AIM OF THE EXERCISE -
Set down the data again word for word. Skip any pictures.

RECORDS PROVIDED -
+ + + + +

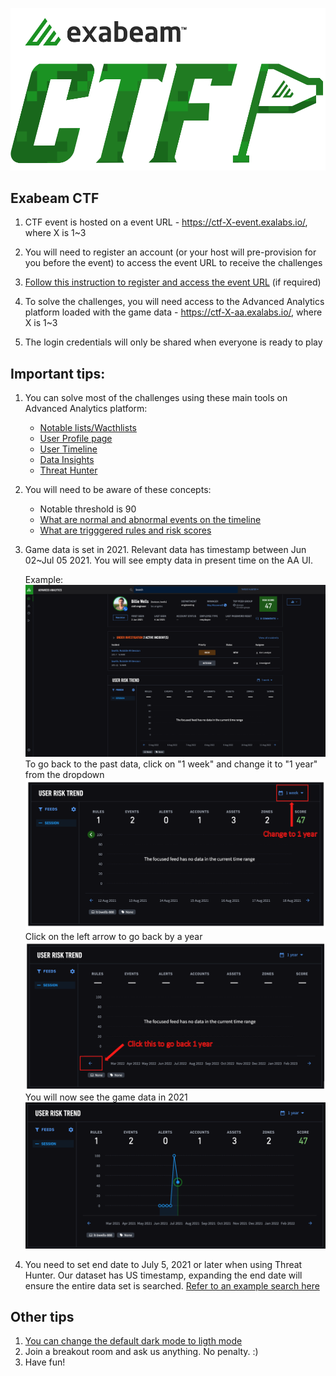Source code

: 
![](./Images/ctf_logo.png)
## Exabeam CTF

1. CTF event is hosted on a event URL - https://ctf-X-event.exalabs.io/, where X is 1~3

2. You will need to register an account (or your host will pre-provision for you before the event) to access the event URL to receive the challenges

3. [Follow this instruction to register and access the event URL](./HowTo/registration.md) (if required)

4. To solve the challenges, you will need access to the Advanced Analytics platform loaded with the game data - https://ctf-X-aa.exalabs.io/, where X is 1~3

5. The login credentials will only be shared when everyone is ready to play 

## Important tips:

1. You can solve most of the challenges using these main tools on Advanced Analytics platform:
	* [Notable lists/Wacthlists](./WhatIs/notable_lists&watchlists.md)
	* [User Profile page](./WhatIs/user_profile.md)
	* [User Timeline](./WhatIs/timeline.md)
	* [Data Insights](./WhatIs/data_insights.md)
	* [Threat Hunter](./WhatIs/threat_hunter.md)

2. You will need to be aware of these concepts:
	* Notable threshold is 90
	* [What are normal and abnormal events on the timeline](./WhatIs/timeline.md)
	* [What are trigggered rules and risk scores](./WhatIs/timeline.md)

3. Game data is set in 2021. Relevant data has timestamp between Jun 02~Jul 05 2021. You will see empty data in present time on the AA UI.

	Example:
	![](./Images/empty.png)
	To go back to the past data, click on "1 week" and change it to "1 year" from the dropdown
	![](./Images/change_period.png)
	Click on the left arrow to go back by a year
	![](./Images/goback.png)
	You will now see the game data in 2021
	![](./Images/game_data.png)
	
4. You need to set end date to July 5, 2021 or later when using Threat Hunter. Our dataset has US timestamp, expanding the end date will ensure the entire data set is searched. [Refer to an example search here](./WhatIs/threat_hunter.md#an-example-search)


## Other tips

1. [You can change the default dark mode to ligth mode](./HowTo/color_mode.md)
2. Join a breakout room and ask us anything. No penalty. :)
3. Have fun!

+ + + + +

FINISHED TASK -
Source code

: 
![](./Images/ctf_logo.png)
## Exabeam CTF

1. CTF event is hosted on a event URL - https://ctf-X-event.exalabs.io/, where X is 1~3

2. You will need to register an account (or your host will pre-provision for you before the event) to access the event URL to receive the challenges

3. [Follow this instruction to register and access the event URL](./HowTo/registration.md) (if required)

4. To solve the challenges, you will need access to the Advanced Analytics platform loaded with the game data - https://ctf-X-aa.exalabs.io/, where X is 1~3

5. The login credentials will only be shared when everyone is ready to play 

## Important tips:

1. You can solve most of the challenges using these main tools on Advanced Analytics platform:
	* [Notable lists/Wacthlists](./WhatIs/notable_lists&watchlists.md)
	* [User Profile page](./WhatIs/user_profile.md)
	* [User Timeline](./WhatIs/timeline.md)
	* [Data Insights](./WhatIs/data_insights.md)
	* [Threat Hunter](./WhatIs/threat_hunter.md)

2. You will need to be aware of these concepts:
	* Notable threshold is 90
	* [What are normal and abnormal events on the timeline](./WhatIs/timeline.md)
	* [What are trigggered rules and risk scores](./WhatIs/timeline.md)

3. Game data is set in 2021. Relevant data has timestamp between Jun 02~Jul 05 2021. You will see empty data in present time on the AA UI.

	Example:
	![](./Images/empty.png)
	To go back to the past data, click on "1 week" and change it to "1 year" from the dropdown
	![](./Images/change_period.png)
	Click on the left arrow to go back by a year
	![](./Images/goback.png)
	You will now see the game data in 2021
	![](./Images/game_data.png)
	
4. You need to set end date to July 5, 2021 or later when using Threat Hunter. Our dataset has US timestamp, expanding the end date will ensure the entire data set is searched. [Refer to an example search here](./WhatIs/threat_hunter.md#an-example-search)


## Other tips

1. [You can change the default dark mode to ligth mode](./HowTo/color_mode.md)
2. Join a breakout room and ask us anything. No penalty. :)
3. Have fun!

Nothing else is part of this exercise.